[Layout region items]
****
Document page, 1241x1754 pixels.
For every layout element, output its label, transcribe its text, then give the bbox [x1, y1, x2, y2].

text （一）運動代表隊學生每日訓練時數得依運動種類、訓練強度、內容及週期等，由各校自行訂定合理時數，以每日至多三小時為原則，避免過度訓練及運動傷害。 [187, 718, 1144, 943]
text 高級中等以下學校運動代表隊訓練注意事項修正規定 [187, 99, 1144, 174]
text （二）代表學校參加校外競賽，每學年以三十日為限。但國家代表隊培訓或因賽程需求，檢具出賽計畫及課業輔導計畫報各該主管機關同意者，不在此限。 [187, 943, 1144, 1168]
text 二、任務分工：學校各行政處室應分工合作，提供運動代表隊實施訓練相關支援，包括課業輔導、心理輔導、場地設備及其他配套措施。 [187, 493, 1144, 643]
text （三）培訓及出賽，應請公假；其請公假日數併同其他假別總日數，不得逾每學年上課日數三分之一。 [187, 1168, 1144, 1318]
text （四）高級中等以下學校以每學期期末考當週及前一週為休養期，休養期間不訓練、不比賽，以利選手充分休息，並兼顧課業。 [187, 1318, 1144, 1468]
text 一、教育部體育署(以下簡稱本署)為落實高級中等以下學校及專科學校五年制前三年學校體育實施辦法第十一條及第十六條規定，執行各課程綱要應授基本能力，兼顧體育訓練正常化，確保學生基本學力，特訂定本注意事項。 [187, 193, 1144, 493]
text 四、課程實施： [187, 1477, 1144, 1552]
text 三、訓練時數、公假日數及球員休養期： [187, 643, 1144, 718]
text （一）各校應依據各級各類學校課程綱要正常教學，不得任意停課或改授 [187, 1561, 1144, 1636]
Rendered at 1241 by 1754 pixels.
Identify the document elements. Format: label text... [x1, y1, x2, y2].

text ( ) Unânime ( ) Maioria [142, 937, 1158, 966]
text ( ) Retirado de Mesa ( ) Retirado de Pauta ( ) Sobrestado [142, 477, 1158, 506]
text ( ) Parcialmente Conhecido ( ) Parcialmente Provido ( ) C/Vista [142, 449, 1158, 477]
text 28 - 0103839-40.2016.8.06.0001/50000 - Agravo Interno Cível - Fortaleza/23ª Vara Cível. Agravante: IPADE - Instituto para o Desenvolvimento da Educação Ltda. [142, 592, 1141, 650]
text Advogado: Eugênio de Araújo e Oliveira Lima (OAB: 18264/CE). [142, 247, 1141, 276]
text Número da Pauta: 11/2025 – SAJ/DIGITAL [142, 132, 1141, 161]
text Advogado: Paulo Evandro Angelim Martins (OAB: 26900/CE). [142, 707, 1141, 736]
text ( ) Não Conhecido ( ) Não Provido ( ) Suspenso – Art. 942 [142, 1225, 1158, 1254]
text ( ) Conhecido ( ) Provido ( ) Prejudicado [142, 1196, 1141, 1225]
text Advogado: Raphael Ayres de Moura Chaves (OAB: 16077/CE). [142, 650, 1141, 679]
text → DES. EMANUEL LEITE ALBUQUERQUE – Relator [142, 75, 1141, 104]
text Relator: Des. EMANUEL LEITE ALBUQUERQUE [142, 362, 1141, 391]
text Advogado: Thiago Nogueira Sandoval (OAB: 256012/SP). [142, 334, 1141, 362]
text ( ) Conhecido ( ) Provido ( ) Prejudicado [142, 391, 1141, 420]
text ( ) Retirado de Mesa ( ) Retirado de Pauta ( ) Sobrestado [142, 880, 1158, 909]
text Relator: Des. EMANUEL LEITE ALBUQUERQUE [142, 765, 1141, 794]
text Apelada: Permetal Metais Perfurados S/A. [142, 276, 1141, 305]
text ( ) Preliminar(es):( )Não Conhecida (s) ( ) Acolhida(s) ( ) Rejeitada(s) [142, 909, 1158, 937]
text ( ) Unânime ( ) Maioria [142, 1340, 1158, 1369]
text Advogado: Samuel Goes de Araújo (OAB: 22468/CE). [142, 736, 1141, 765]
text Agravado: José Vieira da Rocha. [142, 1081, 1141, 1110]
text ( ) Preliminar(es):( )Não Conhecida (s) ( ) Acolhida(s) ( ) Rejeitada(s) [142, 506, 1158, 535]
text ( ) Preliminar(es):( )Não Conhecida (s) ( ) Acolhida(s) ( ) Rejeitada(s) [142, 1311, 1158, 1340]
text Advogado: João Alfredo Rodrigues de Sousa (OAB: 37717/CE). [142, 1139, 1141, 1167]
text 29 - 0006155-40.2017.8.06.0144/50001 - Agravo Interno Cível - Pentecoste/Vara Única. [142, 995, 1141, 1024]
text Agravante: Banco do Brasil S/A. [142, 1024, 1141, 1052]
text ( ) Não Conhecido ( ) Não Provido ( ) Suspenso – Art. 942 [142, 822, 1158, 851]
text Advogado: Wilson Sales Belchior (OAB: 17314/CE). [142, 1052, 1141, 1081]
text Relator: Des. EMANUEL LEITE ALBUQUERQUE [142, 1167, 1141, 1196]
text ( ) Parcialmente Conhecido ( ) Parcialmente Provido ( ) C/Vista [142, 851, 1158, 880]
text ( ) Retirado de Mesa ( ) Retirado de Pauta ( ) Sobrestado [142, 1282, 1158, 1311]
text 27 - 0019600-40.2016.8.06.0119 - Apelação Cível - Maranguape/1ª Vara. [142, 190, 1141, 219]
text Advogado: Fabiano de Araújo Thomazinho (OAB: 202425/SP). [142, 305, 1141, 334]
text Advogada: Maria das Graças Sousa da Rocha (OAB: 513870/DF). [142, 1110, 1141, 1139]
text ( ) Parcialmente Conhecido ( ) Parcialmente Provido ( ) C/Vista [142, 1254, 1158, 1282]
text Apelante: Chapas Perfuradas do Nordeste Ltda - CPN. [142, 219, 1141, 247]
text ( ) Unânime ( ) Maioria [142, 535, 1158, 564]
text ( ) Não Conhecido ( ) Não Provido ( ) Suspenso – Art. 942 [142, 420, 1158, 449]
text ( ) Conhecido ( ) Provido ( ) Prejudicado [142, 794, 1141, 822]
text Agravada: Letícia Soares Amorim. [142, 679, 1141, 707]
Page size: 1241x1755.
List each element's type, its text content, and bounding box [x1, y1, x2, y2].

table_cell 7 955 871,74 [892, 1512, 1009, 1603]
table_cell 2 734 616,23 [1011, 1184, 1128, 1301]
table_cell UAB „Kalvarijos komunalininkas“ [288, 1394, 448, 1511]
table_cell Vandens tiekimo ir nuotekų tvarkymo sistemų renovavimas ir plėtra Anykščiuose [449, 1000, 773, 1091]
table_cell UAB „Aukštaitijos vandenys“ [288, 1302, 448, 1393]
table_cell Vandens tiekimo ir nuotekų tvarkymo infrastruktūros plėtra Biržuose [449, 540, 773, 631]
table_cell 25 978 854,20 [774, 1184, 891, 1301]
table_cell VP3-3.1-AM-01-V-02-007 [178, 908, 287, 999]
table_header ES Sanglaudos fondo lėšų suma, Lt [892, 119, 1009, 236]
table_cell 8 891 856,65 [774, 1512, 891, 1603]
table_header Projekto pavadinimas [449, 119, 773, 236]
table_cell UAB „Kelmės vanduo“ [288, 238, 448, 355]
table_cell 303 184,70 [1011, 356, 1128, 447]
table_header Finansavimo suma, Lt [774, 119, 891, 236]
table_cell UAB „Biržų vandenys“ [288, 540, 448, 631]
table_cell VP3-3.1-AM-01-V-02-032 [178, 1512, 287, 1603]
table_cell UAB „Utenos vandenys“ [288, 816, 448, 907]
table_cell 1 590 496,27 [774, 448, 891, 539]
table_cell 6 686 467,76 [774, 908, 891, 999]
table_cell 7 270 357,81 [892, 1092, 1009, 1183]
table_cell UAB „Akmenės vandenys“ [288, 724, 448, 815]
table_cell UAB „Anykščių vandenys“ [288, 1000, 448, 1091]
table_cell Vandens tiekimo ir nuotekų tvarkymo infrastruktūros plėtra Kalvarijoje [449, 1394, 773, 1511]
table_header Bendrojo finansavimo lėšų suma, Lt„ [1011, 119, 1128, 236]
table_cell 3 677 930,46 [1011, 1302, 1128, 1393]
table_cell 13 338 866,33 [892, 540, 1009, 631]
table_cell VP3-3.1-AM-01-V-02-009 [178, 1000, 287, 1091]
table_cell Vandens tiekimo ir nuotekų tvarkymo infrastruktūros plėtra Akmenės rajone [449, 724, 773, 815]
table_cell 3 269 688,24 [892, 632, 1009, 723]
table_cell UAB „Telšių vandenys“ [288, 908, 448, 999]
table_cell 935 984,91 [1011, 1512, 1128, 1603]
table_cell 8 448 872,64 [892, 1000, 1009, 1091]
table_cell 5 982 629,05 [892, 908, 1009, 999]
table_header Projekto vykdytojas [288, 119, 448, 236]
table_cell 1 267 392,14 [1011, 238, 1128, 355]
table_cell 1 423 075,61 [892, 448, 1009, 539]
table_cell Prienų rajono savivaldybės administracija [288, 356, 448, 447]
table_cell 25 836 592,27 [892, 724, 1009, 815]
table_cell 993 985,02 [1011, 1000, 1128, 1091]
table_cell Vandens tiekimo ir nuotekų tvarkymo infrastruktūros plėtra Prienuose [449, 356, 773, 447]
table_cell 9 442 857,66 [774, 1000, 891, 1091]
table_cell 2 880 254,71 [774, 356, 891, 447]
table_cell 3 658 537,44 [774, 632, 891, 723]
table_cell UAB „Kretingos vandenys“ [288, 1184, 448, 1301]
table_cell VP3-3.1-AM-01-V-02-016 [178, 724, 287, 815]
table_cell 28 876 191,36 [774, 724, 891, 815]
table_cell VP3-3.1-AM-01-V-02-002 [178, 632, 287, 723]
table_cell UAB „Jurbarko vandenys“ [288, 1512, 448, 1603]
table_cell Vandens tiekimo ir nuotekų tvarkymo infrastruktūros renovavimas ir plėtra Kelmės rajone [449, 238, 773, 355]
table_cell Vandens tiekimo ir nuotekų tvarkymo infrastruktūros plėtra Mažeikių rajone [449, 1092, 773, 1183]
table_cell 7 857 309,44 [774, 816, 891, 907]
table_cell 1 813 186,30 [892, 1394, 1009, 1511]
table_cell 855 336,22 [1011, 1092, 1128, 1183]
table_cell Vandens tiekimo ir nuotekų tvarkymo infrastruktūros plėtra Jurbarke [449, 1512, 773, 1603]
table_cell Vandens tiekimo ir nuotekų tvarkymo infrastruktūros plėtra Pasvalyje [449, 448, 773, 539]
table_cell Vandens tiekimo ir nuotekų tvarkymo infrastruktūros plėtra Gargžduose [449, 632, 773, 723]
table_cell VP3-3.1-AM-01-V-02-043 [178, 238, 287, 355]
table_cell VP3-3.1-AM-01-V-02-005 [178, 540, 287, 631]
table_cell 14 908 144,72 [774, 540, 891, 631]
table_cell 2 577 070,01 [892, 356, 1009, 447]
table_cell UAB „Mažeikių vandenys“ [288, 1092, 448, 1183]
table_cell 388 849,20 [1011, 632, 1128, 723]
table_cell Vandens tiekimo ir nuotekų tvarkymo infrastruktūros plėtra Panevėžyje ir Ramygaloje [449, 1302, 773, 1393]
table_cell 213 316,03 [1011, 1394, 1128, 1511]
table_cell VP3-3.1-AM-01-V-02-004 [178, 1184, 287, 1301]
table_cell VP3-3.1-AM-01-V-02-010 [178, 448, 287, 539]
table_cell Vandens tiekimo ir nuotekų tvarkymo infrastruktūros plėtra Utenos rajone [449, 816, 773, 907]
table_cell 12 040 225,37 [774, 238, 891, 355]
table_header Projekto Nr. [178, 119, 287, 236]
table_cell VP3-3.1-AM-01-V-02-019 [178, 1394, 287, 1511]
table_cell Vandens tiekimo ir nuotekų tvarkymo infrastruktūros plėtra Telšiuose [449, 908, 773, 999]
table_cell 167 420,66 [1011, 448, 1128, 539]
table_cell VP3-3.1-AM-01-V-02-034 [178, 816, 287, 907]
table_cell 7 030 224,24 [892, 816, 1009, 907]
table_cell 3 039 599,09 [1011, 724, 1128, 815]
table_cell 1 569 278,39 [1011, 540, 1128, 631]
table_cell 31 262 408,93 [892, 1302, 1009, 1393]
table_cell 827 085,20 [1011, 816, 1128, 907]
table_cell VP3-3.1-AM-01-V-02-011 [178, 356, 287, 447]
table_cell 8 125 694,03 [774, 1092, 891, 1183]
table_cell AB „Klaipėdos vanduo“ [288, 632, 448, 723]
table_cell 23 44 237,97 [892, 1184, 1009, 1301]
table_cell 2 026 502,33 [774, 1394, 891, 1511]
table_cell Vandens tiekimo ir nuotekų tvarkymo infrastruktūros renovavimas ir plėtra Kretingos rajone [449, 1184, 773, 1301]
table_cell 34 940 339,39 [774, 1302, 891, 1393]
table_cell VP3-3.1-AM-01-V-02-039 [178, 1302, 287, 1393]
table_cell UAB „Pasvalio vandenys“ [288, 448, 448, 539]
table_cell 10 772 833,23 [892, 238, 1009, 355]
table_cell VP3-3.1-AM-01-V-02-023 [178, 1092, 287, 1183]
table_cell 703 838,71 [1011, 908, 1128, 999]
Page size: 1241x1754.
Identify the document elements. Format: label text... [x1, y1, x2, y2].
****
● Task requirements
Write out the part of the items above that opens with the line containing "text ( ) Unânime ( ) Maioria [142, 937, 1158, 966]" and closes with the line containing "text 28 - 0103839-40.2016.8.06.0001/50000", both lines included.

● Complete response
text ( ) Unânime ( ) Maioria [142, 937, 1158, 966]
text ( ) Retirado de Mesa ( ) Retirado de Pauta ( ) Sobrestado [142, 477, 1158, 506]
text ( ) Parcialmente Conhecido ( ) Parcialmente Provido ( ) C/Vista [142, 449, 1158, 477]
text 28 - 0103839-40.2016.8.06.0001/50000 - Agravo Interno Cível - Fortaleza/23ª Vara Cível. Agravante: IPADE - Instituto para o Desenvolvimento da Educação Ltda. [142, 592, 1141, 650]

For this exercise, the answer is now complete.